Before giving vent to your inner cynic, lets be clear:  rules exist.  Some people like to write about "laws" as in "natural laws" but I'm more into "rules" myself, as a matter of taste.

Some rules we follow come from an exceptionless side of things we don't have much control over.  We haven't the luxury of not obeying eternal principles, whatever those may be. We sense their applicability, whether or not we know how to codify them into words.

Sometimes we might acknowledge "miracles" wherein events seem to go against what we considered possible.  The reason we consider them "exceptional" in nature is that they're "the exceptions that prove the rule" (an idiom worthy of focus, if you get the time).  By updating our sense of the rules, we may need less room for these "impossibilities".

Last night, Everything Everywhere All at Once won a bunch of Oscars. I was too busy studying the Blood Simple special features to feel like breaking off, knowing I could get it in the dailies the next day (or later -- I mean in the reviews, say on YouTube).  

This movie (EEAAO, winning sevens statues), not unlike The Dawn of Everything, reminds us to stay away from false dichotomies, such as Manichean polarities, or such as "democratic" versus "authoritarian" or "globalist" versus "nationalist".  Why fall for an either/or mindset?  Remember neither.  Remember both.

My idea of a NWO is somewhat typified by EPCOT (all caps version), wherein a global Refugee Services keeps rescuing people from dead end circumstances.  We have two sides of the same coin (symbolized by the lake) with Tomorrow Land on one side, and Remember Land on the other.  

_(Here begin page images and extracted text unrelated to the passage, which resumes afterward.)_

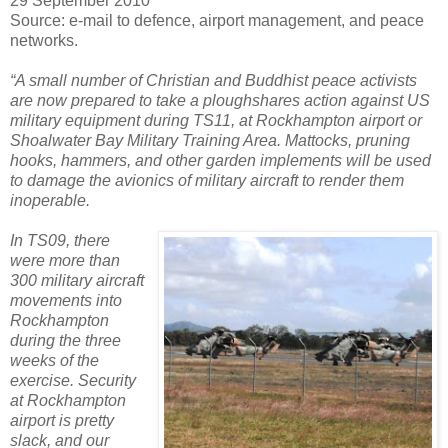
29 September 2010
Source: e-mail to defence, airport management, and peace
networks.
“A small number of Christian and Buddhist peace activists
are now prepared to take a ploughshares action against US
military equipment during TS11, at Rockhampton airport or
Shoalwater Bay Military Training Area. Mattocks, pruning
hooks, hammers, and other garden implements will be used
to damage the avionics of military aircraft to render them
inoperable.
In TS09, there
were more than
300 military aircraft
movements into
Rockhampton
during the three
weeks of the
exercise. Security
at Rockhampton
airport is pretty
slack, and our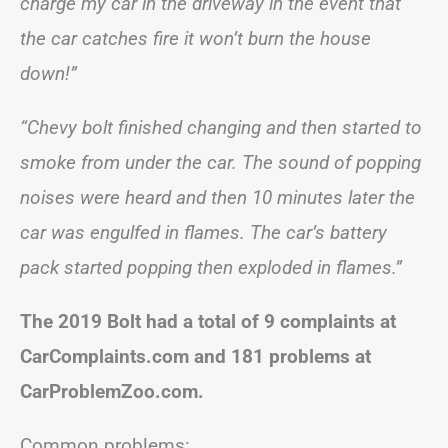
charge my car in the driveway in the event that
the car catches fire it won’t burn the house
down!”
“Chevy bolt finished changing and then started to
smoke from under the car. The sound of popping
noises were heard and then 10 minutes later the
car was engulfed in flames. The car’s battery
pack started popping then exploded in flames.”
The 2019 Bolt had a total of 9 complaints at
CarComplaints.com and 181 problems at
CarProblemZoo.com.
Common problems: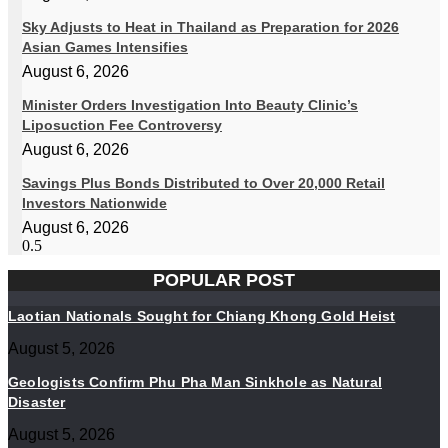
Sky Adjusts to Heat in Thailand as Preparation for 2026
Asian Games Intensifies
August 6, 2026
Minister Orders Investigation Into Beauty Clinic’s
Liposuction Fee Controversy
August 6, 2026
Savings Plus Bonds Distributed to Over 20,000 Retail
Investors Nationwide
August 6, 2026
POPULAR POST
Laotian Nationals Sought for Chiang Khong Gold Heist
August 5, 2026
Geologists Confirm Phu Pha Man Sinkhole as Natural
Disaster
August 5, 2026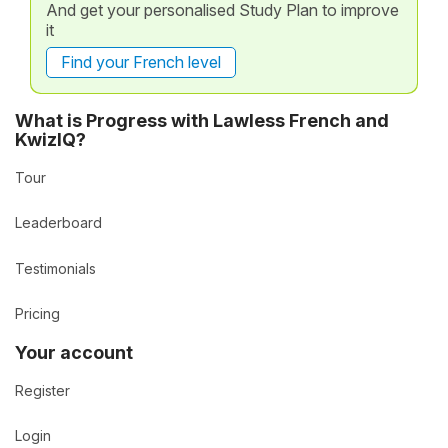
And get your personalised Study Plan to improve
it
Find your French level
What is Progress with Lawless French and
KwizIQ?
Tour
Leaderboard
Testimonials
Pricing
Your account
Register
Login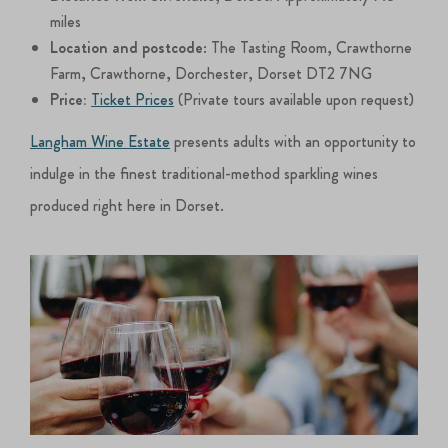
miles
Location and postcode
: The Tasting Room, Crawthorne
Farm, Crawthorne, Dorchester, Dorset DT2 7NG
Price:
Ticket Prices
(Private tours available upon request)
Langham Wine Estate
presents adults with an opportunity to
indulge in the finest traditional-method sparkling wines
produced right here in Dorset.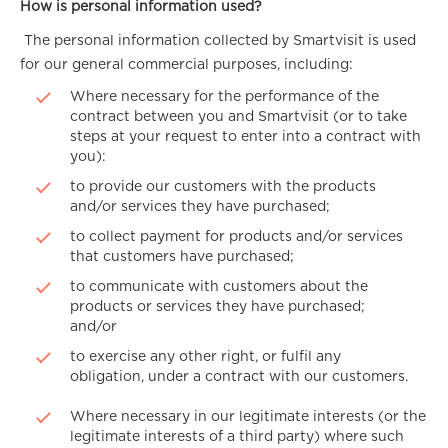
How is personal information used?
The personal information collected by Smartvisit is used
for our general commercial purposes, including:
Where necessary for the performance of the
contract between you and Smartvisit (or to take
steps at your request to enter into a contract with
you):
to provide our customers with the products
and/or services they have purchased;
to collect payment for products and/or services
that customers have purchased;
to communicate with customers about the
products or services they have purchased;
and/or
to exercise any other right, or fulfil any
obligation, under a contract with our customers.
Where necessary in our legitimate interests (or the
legitimate interests of a third party) where such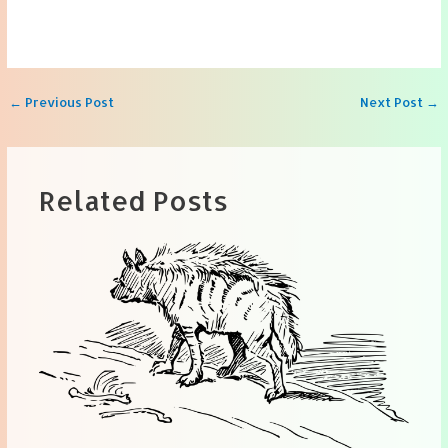
Post
←
Previous Post
Next Post
→
navigation
Related Posts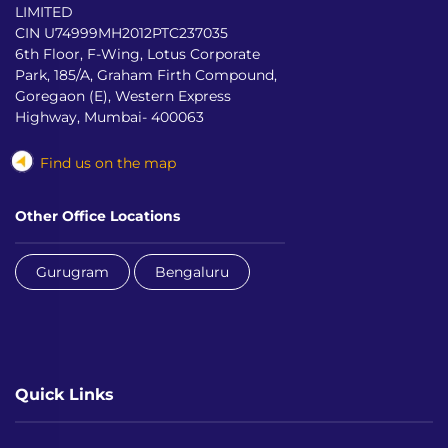
LIMITED
CIN U74999MH2012PTC237035
6th Floor, F-Wing, Lotus Corporate
Park, 185/A, Graham Firth Compound,
Goregaon (E), Western Express
Highway, Mumbai- 400063
Find us on the map
Other Office Locations
Gurugram
Bengaluru
Quick Links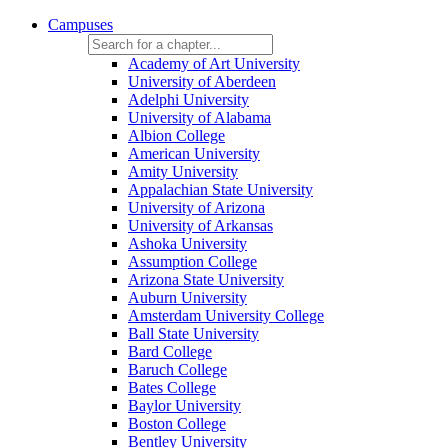
Campuses
Academy of Art University
University of Aberdeen
Adelphi University
University of Alabama
Albion College
American University
Amity University
Appalachian State University
University of Arizona
University of Arkansas
Ashoka University
Assumption College
Arizona State University
Auburn University
Amsterdam University College
Ball State University
Bard College
Baruch College
Bates College
Baylor University
Boston College
Bentley University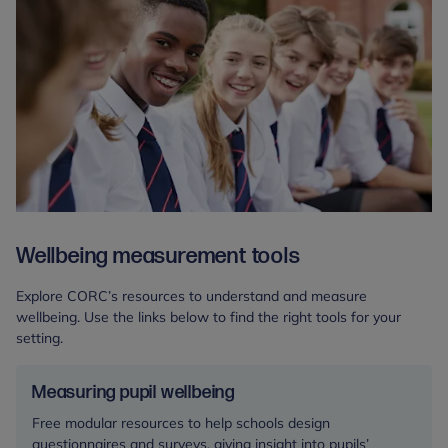
Wellbeing measurement tools
Explore CORC’s resources to understand and measure
wellbeing. Use the links below to find the right tools for your
setting.
Measuring pupil wellbeing
Free modular resources to help schools design
questionnaires and surveys, giving insight into pupils’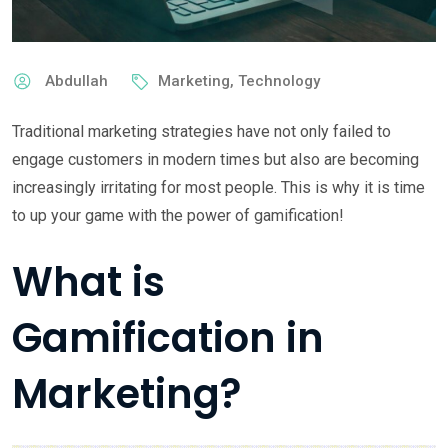
Abdullah
Marketing
,
Technology
Traditional marketing strategies have not only failed to
engage customers in modern times but also are becoming
increasingly irritating for most people. This is why it is time
to up your game with the power of gamification!
What is
Gamification in
Marketing?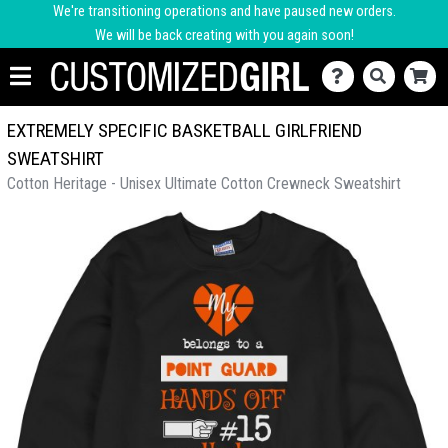
We're transitioning operations and have paused new orders.
We will be back creating with you again soon!
EXTREMELY SPECIFIC BASKETBALL GIRLFRIEND
SWEATSHIRT
Cotton Heritage - Unisex Ultimate Cotton Crewneck Sweatshirt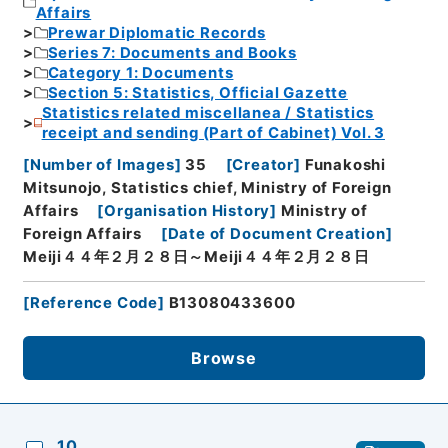
Affairs
Prewar Diplomatic Records
Series 7: Documents and Books
Category 1: Documents
Section 5: Statistics, Official Gazette
Statistics related miscellanea / Statistics
receipt and sending (Part of Cabinet) Vol. 3
[
Number of Images
]
35
[
Creator
]
Funakoshi
Mitsunojo, Statistics chief, Ministry of Foreign
Affairs
[
Organisation History
]
Ministry of
Foreign Affairs
[
Date of Document Creation
]
Meiji４４年２月２８日～Meiji４４年２月２８日
[
Reference Code
]
B13080433600
Browse
10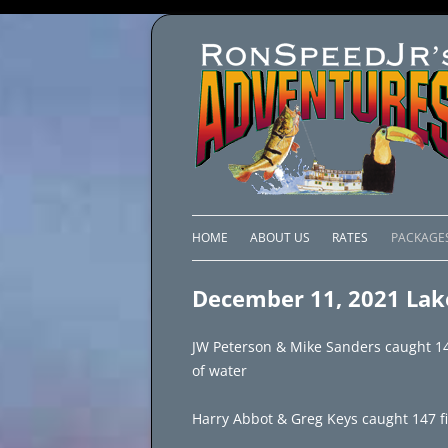
HOME
ABOUT US
RATES
PACKAGE
LAKE C
December 11, 2021 Lak
LAKE PI
JW Peterson & Mike Sanders caught 148
LAKE EL
of water
BRAZIL 
Harry Abbot & Greg Keys caught 147 fis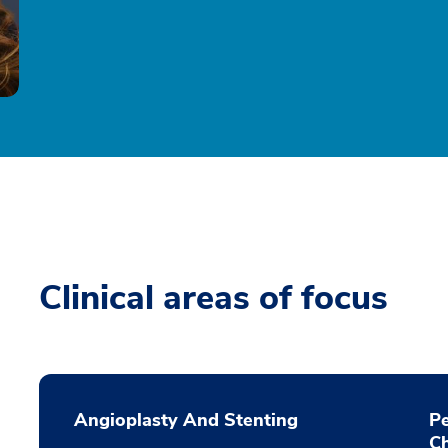
Clinical areas of focus
Angioplasty And Stenting
P
C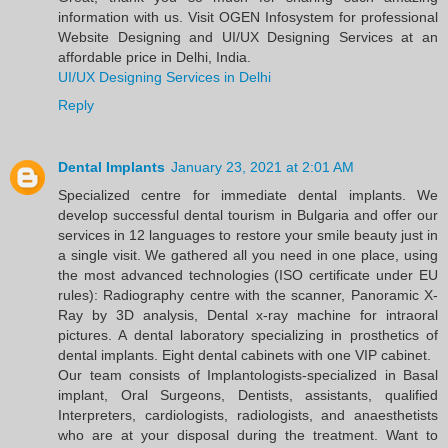
information with us. Visit OGEN Infosystem for professional
Website Designing and UI/UX Designing Services at an
affordable price in Delhi, India.
UI/UX Designing Services in Delhi
Reply
Dental Implants
January 23, 2021 at 2:01 AM
Specialized centre for immediate dental implants. We
develop successful dental tourism in Bulgaria and offer our
services in 12 languages to restore your smile beauty just in
a single visit. We gathered all you need in one place, using
the most advanced technologies (ISO certificate under EU
rules): Radiography centre with the scanner, Panoramic X-
Ray by 3D analysis, Dental x-ray machine for intraoral
pictures. A dental laboratory specializing in prosthetics of
dental implants. Eight dental cabinets with one VIP cabinet.
Our team consists of Implantologists-specialized in Basal
implant, Oral Surgeons, Dentists, assistants, qualified
Interpreters, cardiologists, radiologists, and anaesthetists
who are at your disposal during the treatment. Want to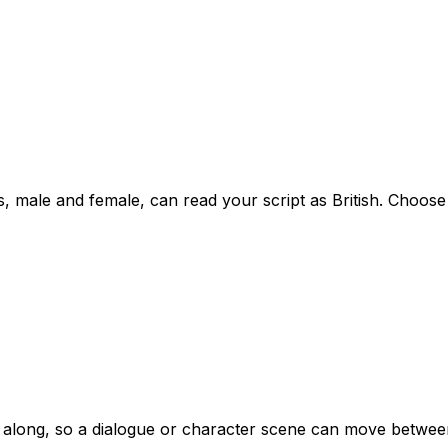
ale and female, can read your script as British. Choose the
s along, so a dialogue or character scene can move between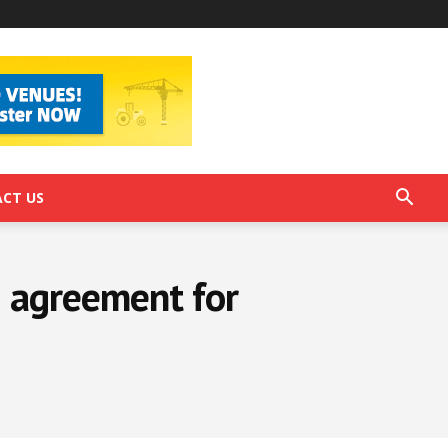
CT US
 agreement for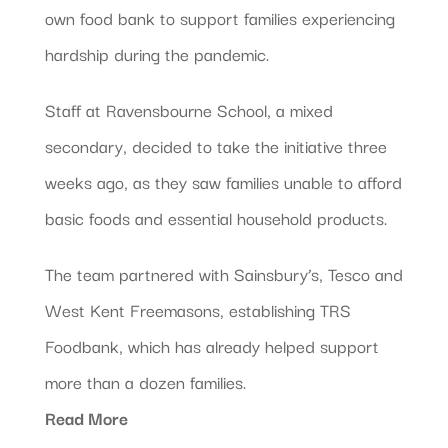
own food bank to support families experiencing
hardship during the pandemic.
Staff at Ravensbourne School, a mixed
secondary, decided to take the initiative three
weeks ago, as they saw families unable to afford
basic foods and essential household products.
The team partnered with Sainsbury’s, Tesco and
West Kent Freemasons, establishing TRS
Foodbank, which has already helped support
more than a dozen families.
Read More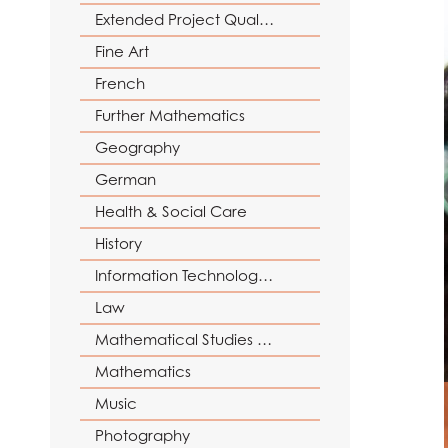
Reading Mentors
UCAS Personal Sta
Extended Project Qualification (EPQ)
Trips and Events
Fine Art
Work Experience
French
Further Mathematics
Geography
German
Health & Social Care
History
Information Technology (with Cyber Security and Web Development)
Law
Mathematical Studies (Core Maths)
Mathematics
Music
Photography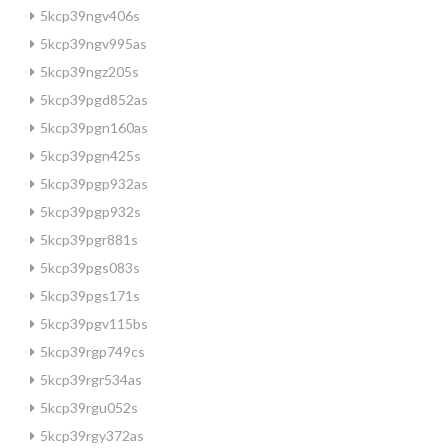
5kcp39ngv406s
5kcp39ngv995as
5kcp39ngz205s
5kcp39pgd852as
5kcp39pgn160as
5kcp39pgn425s
5kcp39pgp932as
5kcp39pgp932s
5kcp39pgr881s
5kcp39pgs083s
5kcp39pgs171s
5kcp39pgv115bs
5kcp39rgp749cs
5kcp39rgr534as
5kcp39rgu052s
5kcp39rgy372as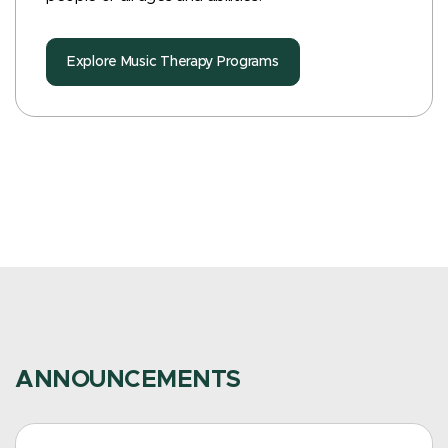
Explore Music Therapy Programs
ANNOUNCEMENTS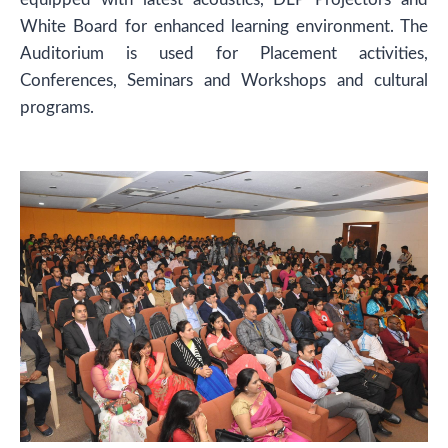
White Board for enhanced learning environment. The
Auditorium is used for Placement activities,
Conferences, Seminars and Workshops and cultural
programs.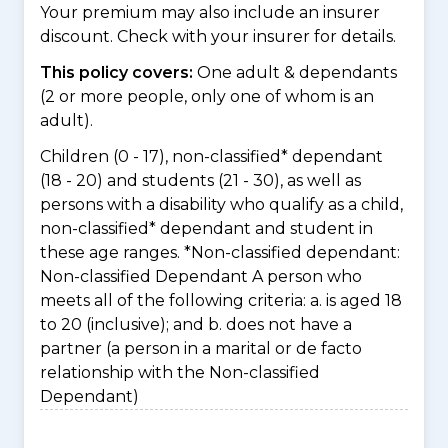
Your premium may also include an insurer
discount. Check with your insurer for details.
This policy covers:
One adult & dependants
(2 or more people, only one of whom is an
adult).
Children (0 - 17), non-classified* dependant
(18 - 20) and students (21 - 30), as well as
persons with a disability who qualify as a child,
non-classified* dependant and student in
these age ranges. *Non-classified dependant:
Non-classified Dependant A person who
meets all of the following criteria: a. is aged 18
to 20 (inclusive); and b. does not have a
partner (a person in a marital or de facto
relationship with the Non-classified
Dependant)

Then there's Fantasy Land, somewhat independent of any specific past-to-future axis (= scenario = narrative).  Tomorrow Land needs to be actively dreamed up, not treated like a place we stumble into.

So is all that Remember-Imagine-Tomorrow stuff the NWO or the OWO?  

Haven't we been dreaming ourselves into the future for some time now?  Of course we have.  

But in some complexes, or mindsets, the old seems at war with the new.  These "two sides of the same coin" fight one another.  People get locked into those mindsets pretty squarely sometimes, and even lose the key.  

Sometimes the best strategy is to show them the fire escape.

I'm indulgent of the nation-states model, and encourage more virtual versions of same, offering dual and triple citizenship or more, and having few restrictions on where you actually live.  

I could be a citizen of a virtual nation (VN) even if I live in Peru per this order.  Lasting VNs would actually take more work to create and maintain than blowing bubbles in the quantum foam.  I'm just sketching on the back of a napkin here at this moment.

Although it might sound like I'm talking to myself in a vacuum, regarding ideas that will never see the light of day, from my angle I see myself more as descriptive, keeping pace, updating my language to keep it synchronized with real world developments.  

Whether that makes me an advocate for the old or the new, in terms of what world order I favor, I'd say that's indeterminate.  I am always between what has been (the old) and what is to be (the new).  

That's what we mean by "living emergently" am I right?  And it's not just me who is doing it.